Por motivos religiosos, candidatos que precisam guardar o sábado têm horário especial. Neste ano, 90 mil sabatistas farão o Enem
Enquanto os colegas sabatistas começavam a prova do primeiro dia de Exame Nacional do Ensino Médio (Enem) às 19h em ponto, a espera de Linda Leah Shayo não havia terminado. Era preciso ainda que três estrelas despontassem no céu para que a estudante pudesse enfim iniciar sua prova naquele 3 de novembro de 2012.
Diferentemente dos adventistas, para quem o sábado de descanso termina quando o sol se põe, o shabat dos judeus só se encerra após a aparição das três estrelas, um cálculo feito com antecedência pelos rabinos. Por isso, mesmo isolada na sala de aula desde o meio-dia, horário marcado para todos os candidatos, Linda sabia que só 50 minutos depois das 19h ela estaria liberada para atividades tão corriqueiras como pegar uma caneta na mão e escrever. Nesse ínterim, a estudante podia apenas ler as questões.
Por causa de sua religião, Linda inscreveu-se para prestar a avaliação no horário especial para sabatistas. A adolescente de 17 anos e sua família seguem à risca as tradições judaicas. Aos sábados, a ex-aluna do colégio Iavne, em São Paulo, e hoje estudante de direito na Mackenzie costuma frequentar a sinagoga, ler e ficar em casa com a família. Em respeito ao shabat, os judeus ortodoxos não ligam a TV, nem a luz, o carro, o computador ou o botão do elevador. Não trabalham, nem escrevem ou carregam qualquer coisa nas mãos.
No sábado em que prestou o Enem em 2012, a estudante precisou passar por cima de suas crenças para realizar a prova. Foi de carro até o local do exame – um motorista a levou, para evitar que os pais dirigissem – e levou consigo a caneta e a carteira de identidade. “Tudo isso me incomodou, foi contra a minha vontade. Não achei justa a forma como o Enem impôs a prova aos judeus religiosos”, diz Linda.

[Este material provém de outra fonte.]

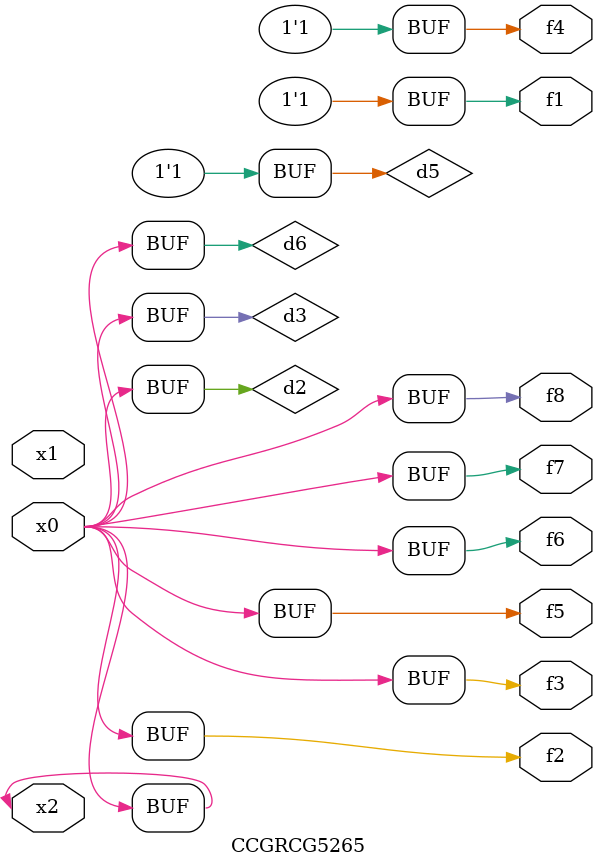
<source format=v>
module CCGRCG5265(
	input x0, x1, x2,
	output f1, f2, f3, f4, f5, f6, f7, f8
);

	wire d1, d2, d3, d4, d5, d6;

	xnor (d1, x2);
	buf (d2, x0, x2);
	and (d3, x0);
	xnor (d4, x1, x2);
	nand (d5, d1, d3);
	buf (d6, d2, d3);
	assign f1 = d5;
	assign f2 = d6;
	assign f3 = d6;
	assign f4 = d5;
	assign f5 = d6;
	assign f6 = d6;
	assign f7 = d6;
	assign f8 = d6;
endmodule

</source>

Para a estudante, o cansaço de permanecer sete horas em uma sala fechada, sem poder consultar qualquer material antes de iniciar a prova, também a prejudicou. Na opinião de Linda, as provas de Ciências da Natureza e Ciências Humanas do Enem, que acontecem aos sábados, deveriam ser realizadas em outro dia da semana, ou o exame deveria ser aplicado a partir das 20h, para garantir que as estrelas já estariam visíveis no céu.
Adventistas
Durante a longa espera para iniciar o exame em 2012, o estudante adventista Kevin Cornetti Oliveira, do terceiro ano do Colégio Adventista Ellen White, em São Paulo, tocou violão e cantou músicas de sua igreja com os colegas de prova. Minutos antes de iniciar o teste, os estudantes fizeram juntos uma oração. “Todo mundo era adventista, e o clima lá dentro era muito alegre”, conta. Para os adventistas, o sábado representa um dia para viver para Deus e descansar, mas não impõe proibições como no judaísmo, e o dia de descanso acaba com o pôr- do-sol. Para Kevin, que durante os sábados costuma ir ao culto e visitar parentes e amigos, o sistema do Enem para os sabatistas é justo. “Se tivéssemos que chegar só às 19h ao local de prova, seria errado com os outros candidatos”, diz.
Com a expectativa de realizar a prova neste ano, a aluna adventista Catherine Biondo Feitosa, 17 anos, colega de Kevin na escola, diz que está tranquila em relação ao horário de prova no sábado, apesar dos amigos que não são adventistas estranharem sua opção. “Se eu tivesse que escolher entre o Enem e o sábado, escolheria o sábado. Deus me abriria uma porta por outro lado”, afirma. Catherine diz que não se importa de ter que esperar sete horas na sala de aula para prestar a prova, e que o tempo não será perdido. “Eu que escolhi ser assim. Não vou estar na igreja, mas vou fazer amizades e guardar meu sábado.”
Neste ano, 90.273 sabatistas, de um total de 7,17 milhões de inscritos no Enem, farão a prova no sábado, 26 de outubro, no horário especial: 19h, com ou sem estrelas no céu.